The structure and dissociation pathways of protonated methanol: An ab initio molecular orbital study

Ab initio molecular orbital calculations with moderately large polarization basis sets and including valence‐electron correlation have been used to examine the structure and dissociation mechanisms of protonated methanol [CH 3 OH 2 ] + . Stable isomers and transition structures have been characterized using gradient techniques. Protonated methanol is found to be the only stable isomer in the [CH 5 O] + potential surface.
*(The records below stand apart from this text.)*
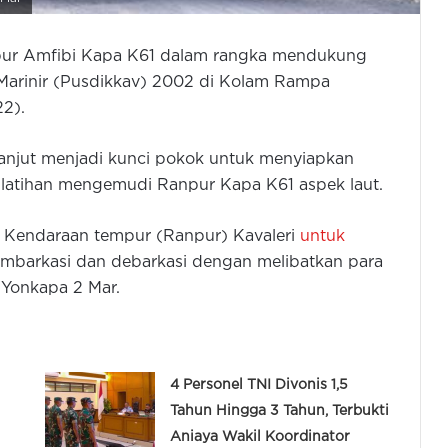
ur Amfibi Kapa K61 dalam rangka mendukung
i Marinir (Pusdikkav) 2002 di Kolam Rampa
2).
lanjut menjadi kunci pokok untuk menyiapkan
 latihan mengemudi Ranpur Kapa K61 aspek laut.
 Kendaraan tempur (Ranpur) Kavaleri
untuk
embarkasi dan debarkasi dengan melibatkan para
 Yonkapa 2 Mar.
4 Personel TNI Divonis 1,5
Tahun Hingga 3 Tahun, Terbukti
Aniaya Wakil Koordinator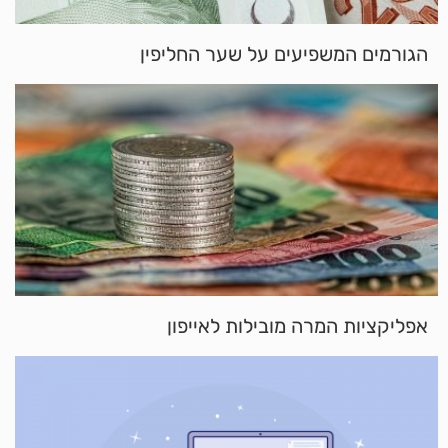
הגורמים המשפיעים על שער החליפין
אפליקציות המרה מובילות לאייפון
There is no evidence for a tightly‐bound complex, [HOCH 2 ] + …H 2 , analogous to the preferred structure [CH 3 ] + …H 2 of [CH 5 ] + . Protonated methanol is found to possess a pyramidal arrangement of bonds at the oxygen atom with a barrier to inversion of 8kJ mol −1 . The lowest energy fragmentation pathways are dissociation into methyl cation and water (predicted to require 284 kJ mol −1 with zero reverse activation energy) and loss of molecular hydrogen (endothermic by 138 kJ mol −1 but with a reverse activation barrier of 149 kJ mol −1 ). The results offer a possible explanation as to why production of [CH 2 OH] + from the reaction of methyl cation with water is not observed. Other dissociation processes examined include loss of a hydrogen atom to yield the methylenoxonium radical cation or methanol radical cation (requiring 441 and 490 kJ mol −1 , respectively) and loss of a proton to yield neutral methanol (requiring 784 kJ mol −1 ).